Old post, but I faced the same problem recently.
The regex ^(https|git)(:\/\/|@)([^\/:]+)[\/:]([^\/:]+)\/(.+).git$ works for the three types of URL.
#!/bin/bash
# url="git://github.com/some-user/my-repo.git"
# url="https://github.com/some-user/my-repo.git"
url="git@github.com:some-user/my-repo.git"
re="^(https|git)(:\/\/|@)([^\/:]+)[\/:]([^\/:]+)\/(.+)(.git)*$"

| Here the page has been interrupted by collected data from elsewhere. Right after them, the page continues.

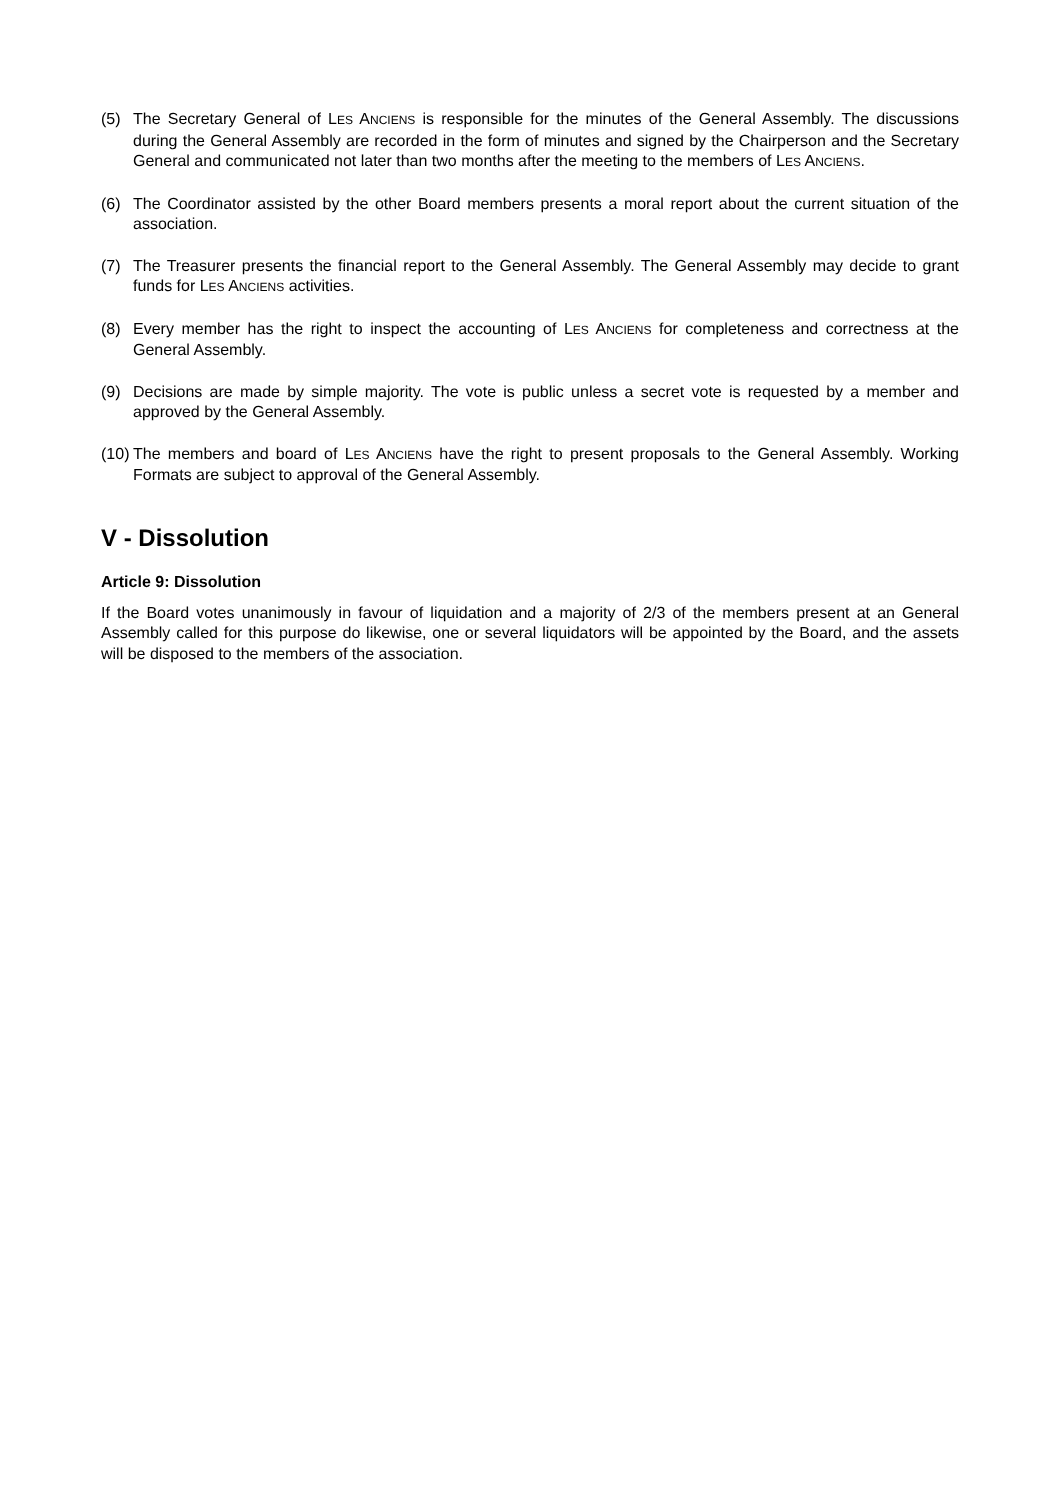(5) The Secretary General of LES ANCIENS is responsible for the minutes of the General Assembly. The discussions during the General Assembly are recorded in the form of minutes and signed by the Chairperson and the Secretary General and communicated not later than two months after the meeting to the members of LES ANCIENS.
(6) The Coordinator assisted by the other Board members presents a moral report about the current situation of the association.
(7) The Treasurer presents the financial report to the General Assembly. The General Assembly may decide to grant funds for LES ANCIENS activities.
(8) Every member has the right to inspect the accounting of LES ANCIENS for completeness and correctness at the General Assembly.
(9) Decisions are made by simple majority. The vote is public unless a secret vote is requested by a member and approved by the General Assembly.
(10) The members and board of LES ANCIENS have the right to present proposals to the General Assembly. Working Formats are subject to approval of the General Assembly.
V - Dissolution
Article 9: Dissolution
If the Board votes unanimously in favour of liquidation and a majority of 2/3 of the members present at an General Assembly called for this purpose do likewise, one or several liquidators will be appointed by the Board, and the assets will be disposed to the members of the association.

if [[ $url =~ $re ]]; then
protocol=${BASH_REMATCH[1]}
separator=${BASH_REMATCH[2]}
hostname=${BASH_REMATCH[3]}
user=${BASH_REMATCH[4]}
repo=${BASH_REMATCH[5]}
fi
Explaination (see it in action on regex101):
^ matches the start of a string
(https|git) matches and captures the characters https or git
(:\/\/|@) matches and captures the characters :// or @
([^\/:]+) matches and captures one character or more that is not / nor :
[\/:] matches one character that is / or :
([^\/:]+) matches and captures one character or more that is not / nor :, yet again
[\/:] matches the character /
(.+) matches and captures one character or more
(.git)* matches optional .git suffix at the end
$ matches the end of a string
This if far from perfect, as something like https@github.com:some-user/my-repo.git would match, but I think it's fine enough for extraction.